The more I think about it, it’s sad to think that someone who has done so little for civil rights (Clarence Thomas) replaced someone so great (Thurgood Marshall) who did so much for civil rights. It’s almost unforgivable that George H.W. Bush, in 1991, nominated Clarence Thomas to the Supreme Court to replace one of the important figures in black history, Thurgood Marshall.
Here is a lengthy excerpt from Wikipedia:
Marshall won his very first U.S. Supreme Court case, Chambers v. Florida, 309 U.S. 227 (1940), at the age of 32. That same year, he was appointed Chief Counsel for the NAACP. He argued many other cases before the Supreme Court, most of them successfully, including Smith v. Allwright, 321 U.S. 649 (1944); Shelley v. Kraemer, 334 U.S. 1 (1948); Sweatt v. Painter, 339 U.S. 629 (1950); and McLaurin v. Oklahoma State Regents, 339 U.S. 637 (1950). His most famous case as a lawyer was Brown v. Board of Education of Topeka, 347 U.S. 483 (1954), the case in which the Supreme Court ruled that “separate but equal” public education was unconstitutional because it could never be truly equal. In total, Marshall won 29 out of the 32 cases he argued before the Supreme Court.

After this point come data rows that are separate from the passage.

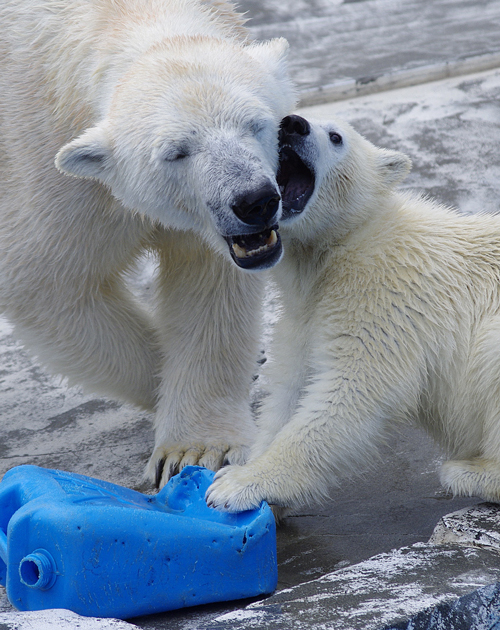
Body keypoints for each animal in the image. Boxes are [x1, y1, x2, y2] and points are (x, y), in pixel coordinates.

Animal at [0, 0, 296, 488]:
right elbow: (50, 285)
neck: (117, 15)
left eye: (256, 123)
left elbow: (209, 287)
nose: (253, 200)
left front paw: (199, 448)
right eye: (176, 151)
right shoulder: (43, 163)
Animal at [206, 113, 500, 516]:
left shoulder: (386, 294)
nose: (292, 124)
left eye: (336, 137)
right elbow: (294, 386)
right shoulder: (305, 312)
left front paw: (236, 484)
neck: (345, 244)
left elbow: (355, 387)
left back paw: (466, 472)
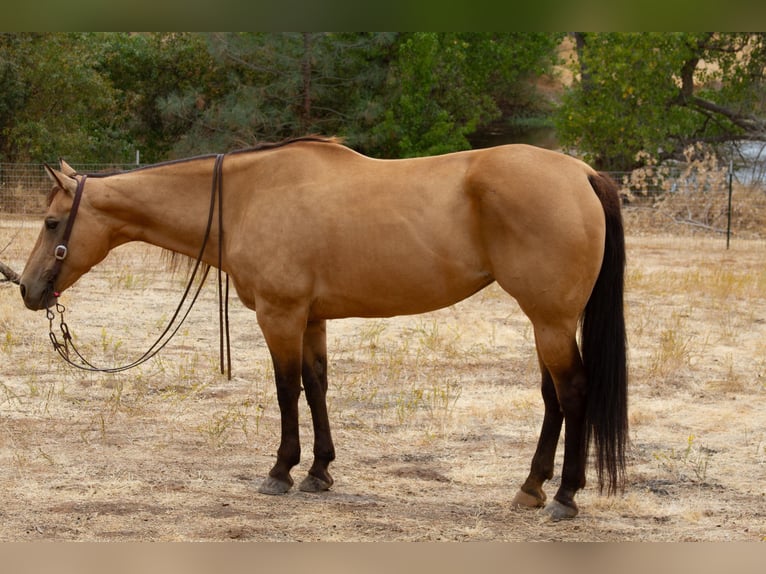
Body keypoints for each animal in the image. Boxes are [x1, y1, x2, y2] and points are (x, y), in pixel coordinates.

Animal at [19, 136, 632, 520]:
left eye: (51, 222)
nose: (25, 288)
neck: (248, 197)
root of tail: (581, 173)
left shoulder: (280, 314)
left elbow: (286, 390)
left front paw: (281, 470)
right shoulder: (311, 319)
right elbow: (317, 387)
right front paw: (319, 471)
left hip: (550, 320)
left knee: (573, 393)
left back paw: (565, 496)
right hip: (546, 322)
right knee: (553, 398)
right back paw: (532, 488)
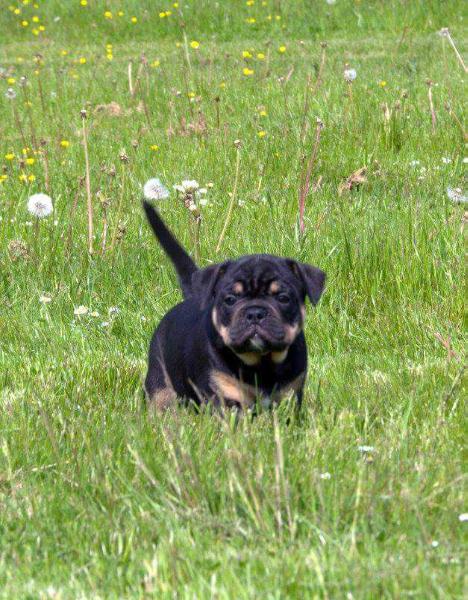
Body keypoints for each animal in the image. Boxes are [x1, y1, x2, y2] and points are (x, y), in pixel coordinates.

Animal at [143, 202, 326, 412]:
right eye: (230, 299)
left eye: (283, 298)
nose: (255, 313)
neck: (262, 363)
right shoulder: (223, 395)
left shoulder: (291, 394)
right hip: (160, 381)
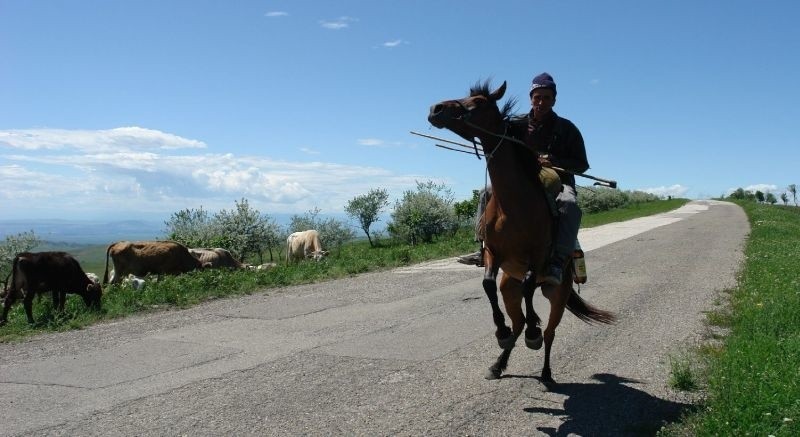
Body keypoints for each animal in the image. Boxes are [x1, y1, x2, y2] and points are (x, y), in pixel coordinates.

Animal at [428, 80, 616, 384]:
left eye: (479, 102)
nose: (436, 108)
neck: (513, 204)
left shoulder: (537, 256)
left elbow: (529, 287)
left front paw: (533, 333)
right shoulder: (494, 253)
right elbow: (487, 284)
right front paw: (501, 331)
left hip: (557, 294)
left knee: (550, 331)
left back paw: (546, 369)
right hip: (509, 288)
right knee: (517, 321)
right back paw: (499, 361)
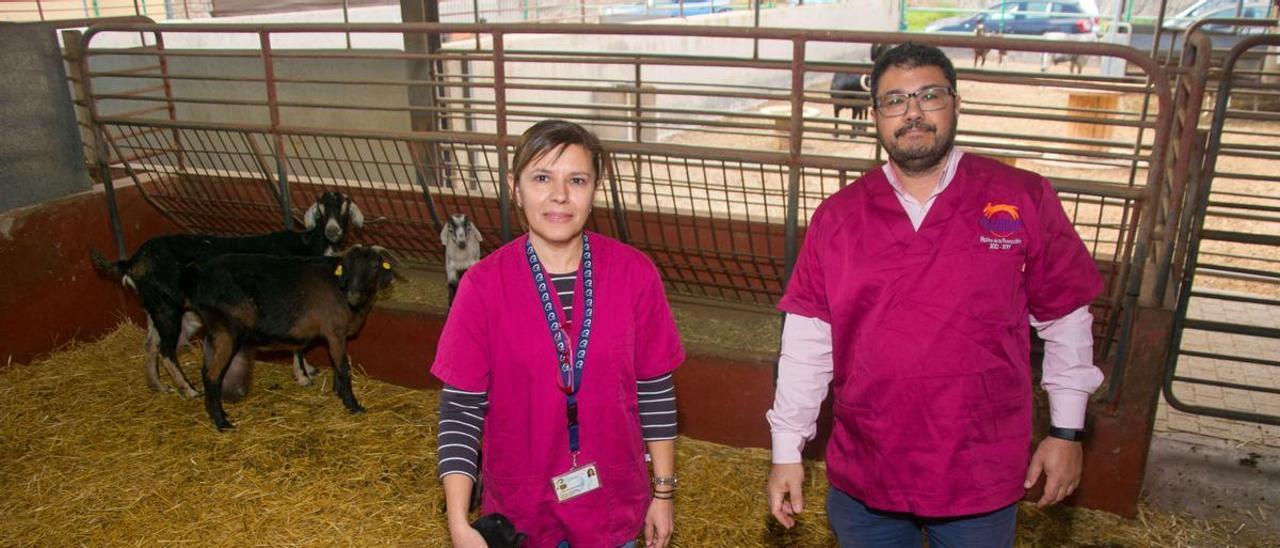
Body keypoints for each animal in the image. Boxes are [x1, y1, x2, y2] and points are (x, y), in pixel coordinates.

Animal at [90, 192, 363, 396]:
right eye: (321, 207)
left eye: (345, 205)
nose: (333, 230)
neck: (308, 245)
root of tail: (133, 262)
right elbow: (297, 341)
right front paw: (302, 376)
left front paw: (307, 369)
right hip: (166, 306)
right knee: (166, 350)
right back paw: (189, 390)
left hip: (155, 305)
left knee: (150, 345)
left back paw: (157, 386)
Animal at [183, 245, 396, 430]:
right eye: (348, 267)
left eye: (375, 267)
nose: (354, 295)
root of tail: (200, 277)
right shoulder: (334, 331)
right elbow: (343, 367)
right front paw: (352, 404)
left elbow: (337, 366)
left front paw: (338, 392)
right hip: (227, 329)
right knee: (212, 375)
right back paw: (222, 423)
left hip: (216, 331)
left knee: (206, 370)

During the 1950s, Thurgood Marshall developed a friendly relationship with J. Edgar Hoover, the director of the Federal Bureau of Investigation. In 1956, for example, he privately praised Hoover’s campaign to discredit T.R.M. Howard, a maverick civil rights leader from Mississippi. During a national speaking tour, Howard had criticized the FBI’s failure to seriously investigate cases such as the 1955 killers of George W. Lee and Emmett Till. An FBI informant reported that Marshall had “no use for Howard and nothing would please him more than to see Howard completely crushed.” Ironically, two years earlier Howard had arranged for Marshall to deliver a well-received speech at a rally of his Regional Council of Negro Leadership in Mound Bayou, Mississippi only days before the Brown decision. 

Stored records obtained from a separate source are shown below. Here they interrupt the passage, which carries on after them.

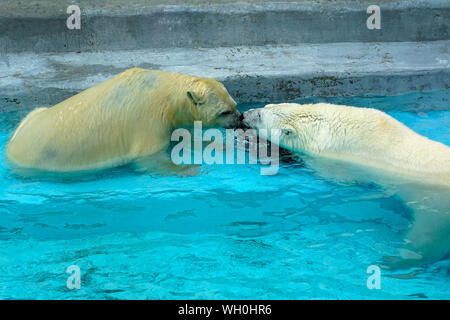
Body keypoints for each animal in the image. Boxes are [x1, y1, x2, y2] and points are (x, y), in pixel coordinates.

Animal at [6, 67, 239, 172]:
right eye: (224, 112)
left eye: (235, 105)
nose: (238, 120)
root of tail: (11, 150)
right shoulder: (149, 121)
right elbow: (150, 157)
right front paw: (189, 168)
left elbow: (186, 138)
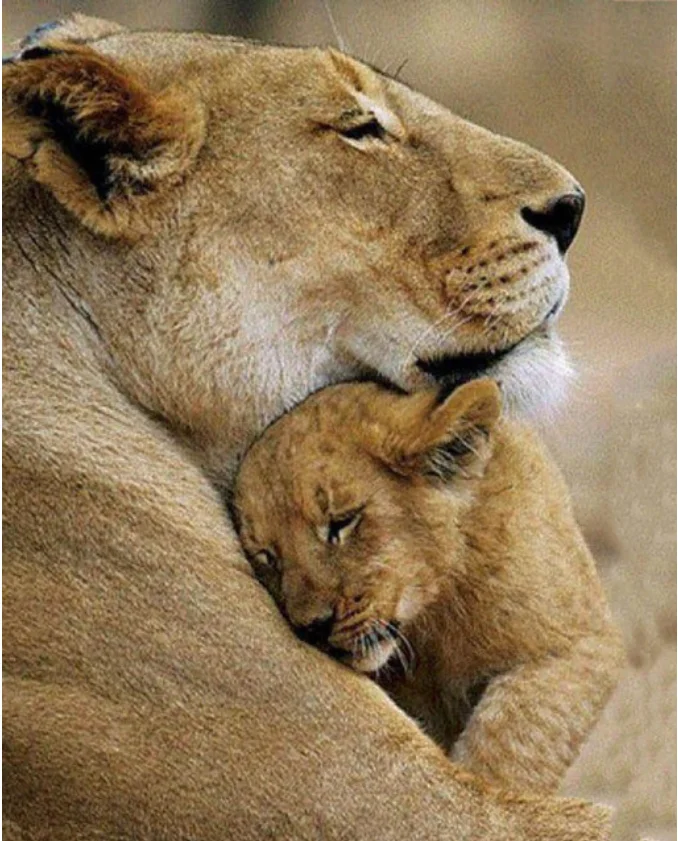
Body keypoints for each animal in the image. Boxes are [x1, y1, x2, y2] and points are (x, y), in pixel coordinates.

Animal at [234, 378, 624, 794]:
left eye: (342, 522)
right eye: (267, 556)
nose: (313, 627)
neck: (432, 619)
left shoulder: (581, 642)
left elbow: (512, 736)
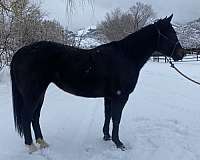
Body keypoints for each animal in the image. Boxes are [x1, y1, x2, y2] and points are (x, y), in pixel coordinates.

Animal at [9, 14, 184, 152]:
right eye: (170, 33)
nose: (182, 54)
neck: (126, 56)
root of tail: (20, 52)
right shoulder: (121, 96)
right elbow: (116, 118)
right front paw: (119, 143)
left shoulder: (109, 96)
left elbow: (108, 115)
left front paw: (106, 136)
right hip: (33, 93)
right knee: (27, 116)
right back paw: (31, 147)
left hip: (40, 93)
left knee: (35, 116)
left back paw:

President John F. Kennedy appointed Marshall to the United States Court of Appeals for the Second Circuit in 1961. A group of Democratic Party Senators led by Mississippi’s James Eastland held up his confirmation, so he served for the first several months under a recess appointment. Marshall remained on that court until 1965, when President Lyndon B. Johnson appointed him Solicitor General.

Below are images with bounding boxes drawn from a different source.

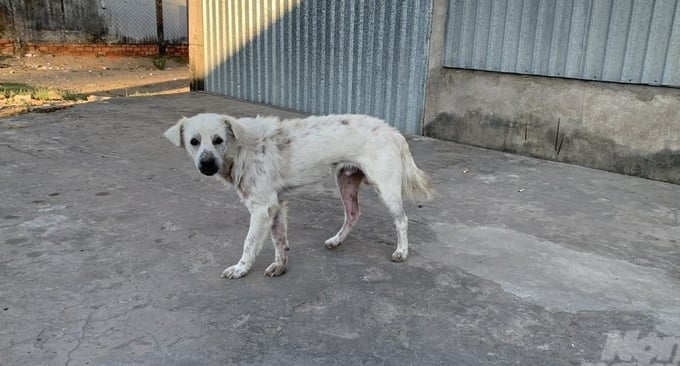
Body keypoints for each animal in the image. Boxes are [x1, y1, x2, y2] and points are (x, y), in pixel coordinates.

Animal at [162, 113, 432, 278]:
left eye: (218, 140)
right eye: (194, 142)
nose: (206, 164)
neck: (242, 149)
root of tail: (393, 131)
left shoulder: (261, 208)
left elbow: (249, 243)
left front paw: (240, 269)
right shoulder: (277, 206)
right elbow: (279, 241)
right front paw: (279, 266)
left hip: (386, 187)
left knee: (401, 220)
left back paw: (402, 252)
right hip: (346, 181)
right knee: (353, 213)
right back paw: (336, 240)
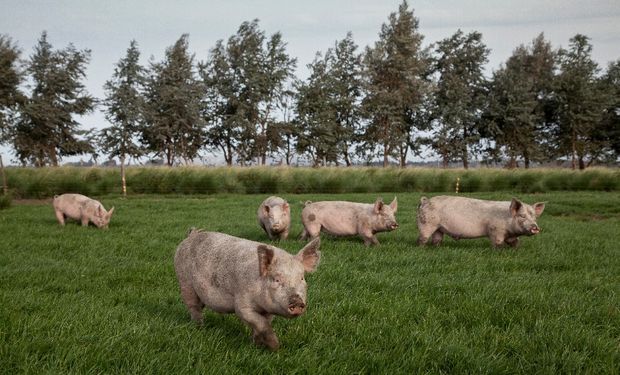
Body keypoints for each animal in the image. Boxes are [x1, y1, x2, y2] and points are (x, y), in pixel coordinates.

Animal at [173, 229, 322, 352]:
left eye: (301, 278)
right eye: (276, 280)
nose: (297, 301)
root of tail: (191, 236)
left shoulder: (268, 310)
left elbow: (262, 324)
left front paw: (257, 345)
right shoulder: (242, 305)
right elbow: (261, 323)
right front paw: (276, 347)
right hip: (185, 282)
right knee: (193, 307)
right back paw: (199, 327)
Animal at [416, 195, 548, 248]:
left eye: (534, 217)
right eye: (522, 216)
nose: (535, 227)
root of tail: (425, 201)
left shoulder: (511, 235)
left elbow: (515, 242)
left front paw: (516, 250)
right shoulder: (495, 230)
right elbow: (497, 243)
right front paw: (498, 252)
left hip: (439, 228)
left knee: (437, 239)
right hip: (427, 224)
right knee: (422, 239)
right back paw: (422, 249)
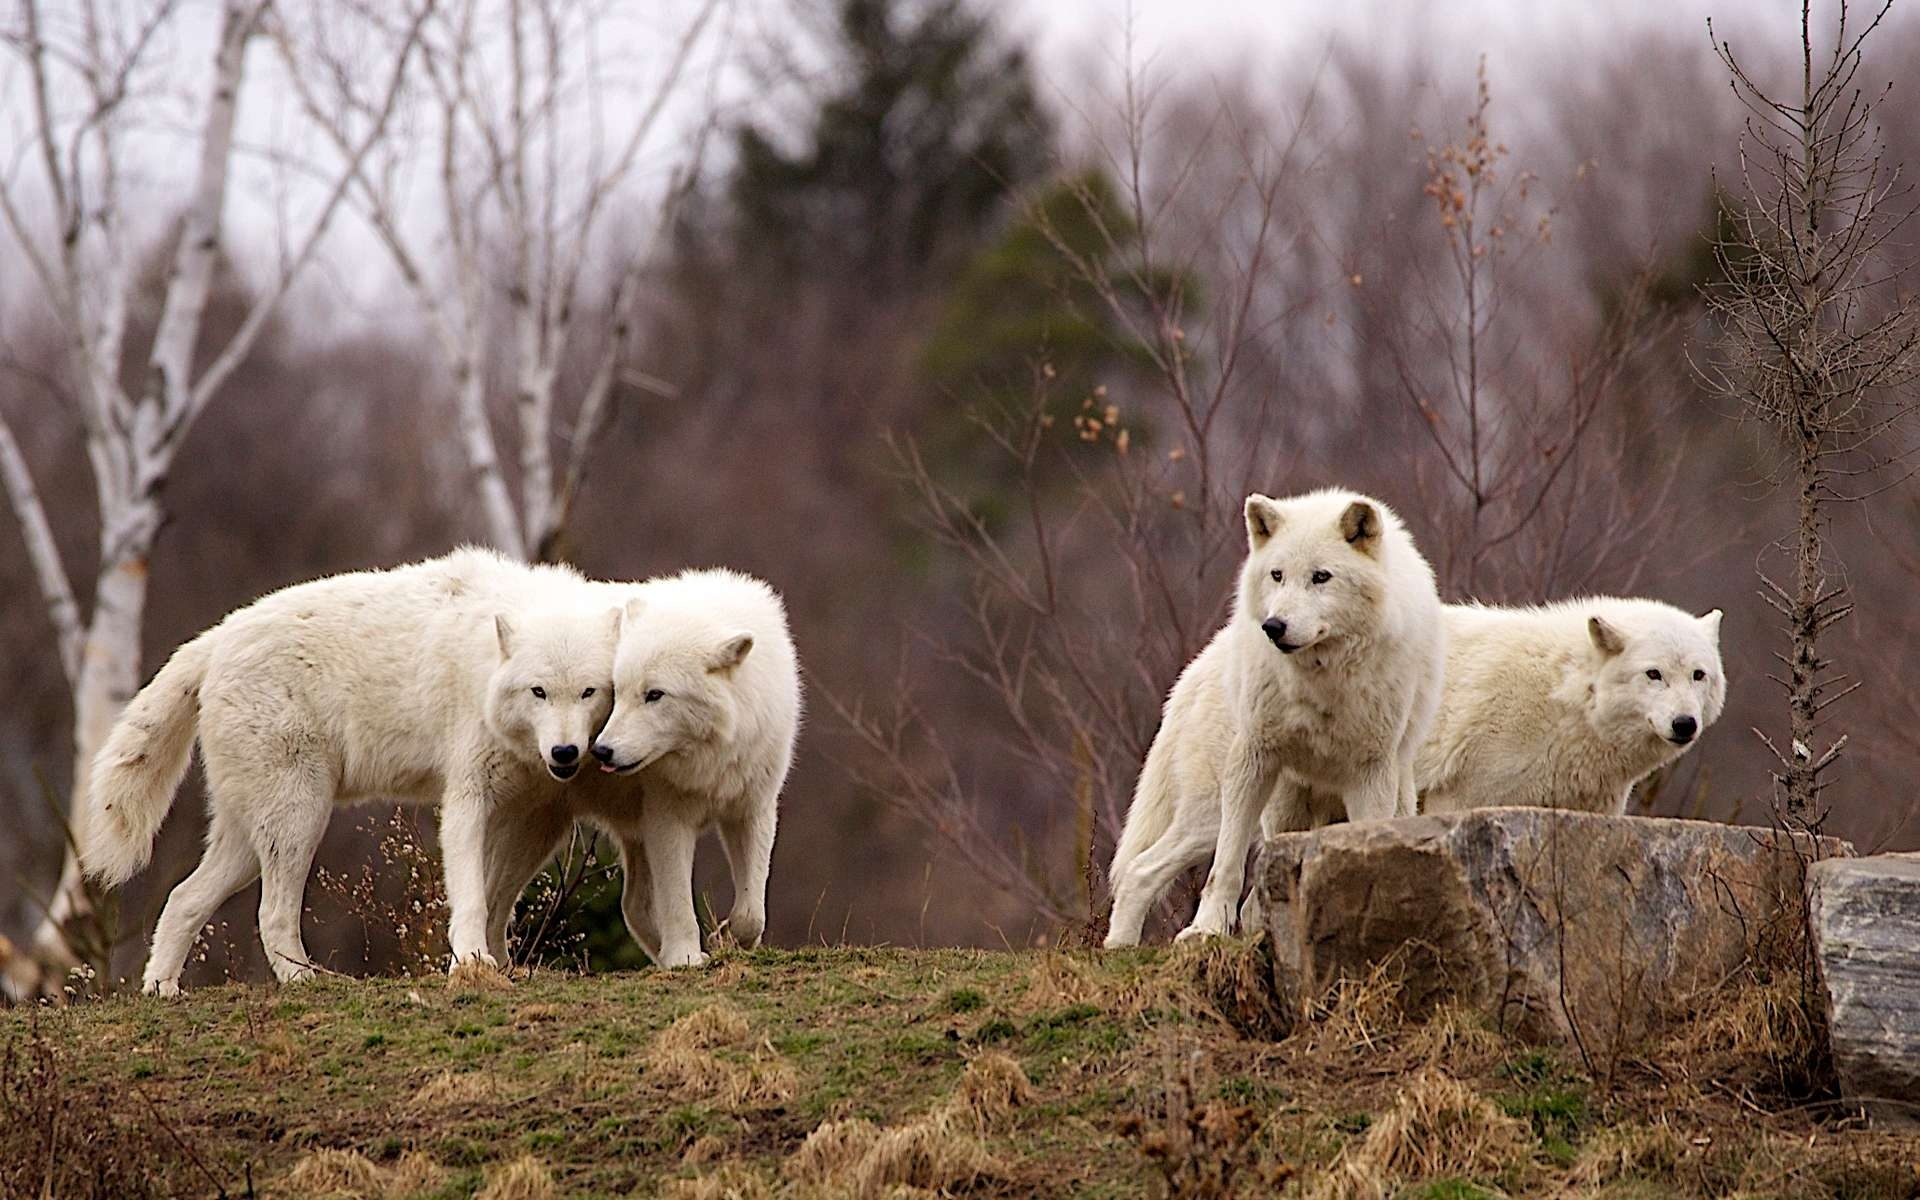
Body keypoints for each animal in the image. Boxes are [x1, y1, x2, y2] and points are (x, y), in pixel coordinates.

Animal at [81, 548, 619, 995]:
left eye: (589, 692)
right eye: (539, 692)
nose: (565, 752)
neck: (484, 664)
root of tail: (217, 637)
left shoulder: (537, 818)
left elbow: (499, 897)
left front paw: (501, 966)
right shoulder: (468, 797)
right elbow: (471, 896)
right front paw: (470, 965)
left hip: (249, 838)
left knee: (181, 899)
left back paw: (162, 991)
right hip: (299, 819)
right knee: (269, 914)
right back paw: (307, 980)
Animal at [1104, 489, 1445, 947]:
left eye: (1321, 577)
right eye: (1277, 575)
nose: (1274, 626)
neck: (1319, 679)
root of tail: (1193, 669)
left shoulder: (1371, 772)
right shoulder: (1254, 756)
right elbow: (1224, 869)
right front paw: (1205, 929)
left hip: (1381, 794)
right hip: (1224, 814)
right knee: (1141, 869)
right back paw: (1119, 946)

On June 13, 1967, President Johnson appointed Marshall to the Supreme Court following the retirement of Justice Tom C. Clark, saying that this was “the right thing to do, the right time to do it, the right man and the right place.” Marshall was confirmed as an Associate Justice by a Senate vote of 69-11 on August 31, 1967. He was the 96th person to hold the position, and the first African-American.
Meanwhile, Thomas fought against civil rights and continues to fight against civil rights.
From The Daily Voice:
In an 8-1 U.S. Supreme Court decision, Justice Clarence Thomas cast the lone vote against a key provision of the Voting Rights Act on Monday (June 22).
The Court, in Northwest Austin Municipal Utility District Number One v. Holder (PDF link) declined to overturn the 1965 Voting Rights Act that has often been challenged by conservative critics as unnecessary. Instead it avoided the “difficult” question about the constitutionality of the law. But the Court did allow a tiny Texas municipality to be exempted from a requirement to provide advance notice before making changes to its election procedures.
In his dissent, Thomas seemed to argue that the Voting Rights Act is no longer necessary because the explicit racial segregation of the Jim Crow era is gone.
”The violence, intimidation and subterfuge that led Congress to pass Section 5 and this court to uphold it no longer remains,” Thomas wrote. He admitted that in 1965, “Congress had every reason to conclude that States with a history of disenfranchising voters based on race would continue to do all they could to evade the constitutional ban on voting discrimination.” But, Thomas added, “The extensive pattern of discrimination that led the Court to previously uphold Section 5 . . . no longer exists…And the days of ‘grandfather clauses, property qualifications, ‘good character’ tests, and the requirement that registrants ‘understand’ or ‘interpret’ certain matter,’ are gone.”
Some things change, but other things remain the same.
It hurts to think this man replaced the great Thurgood Marshall.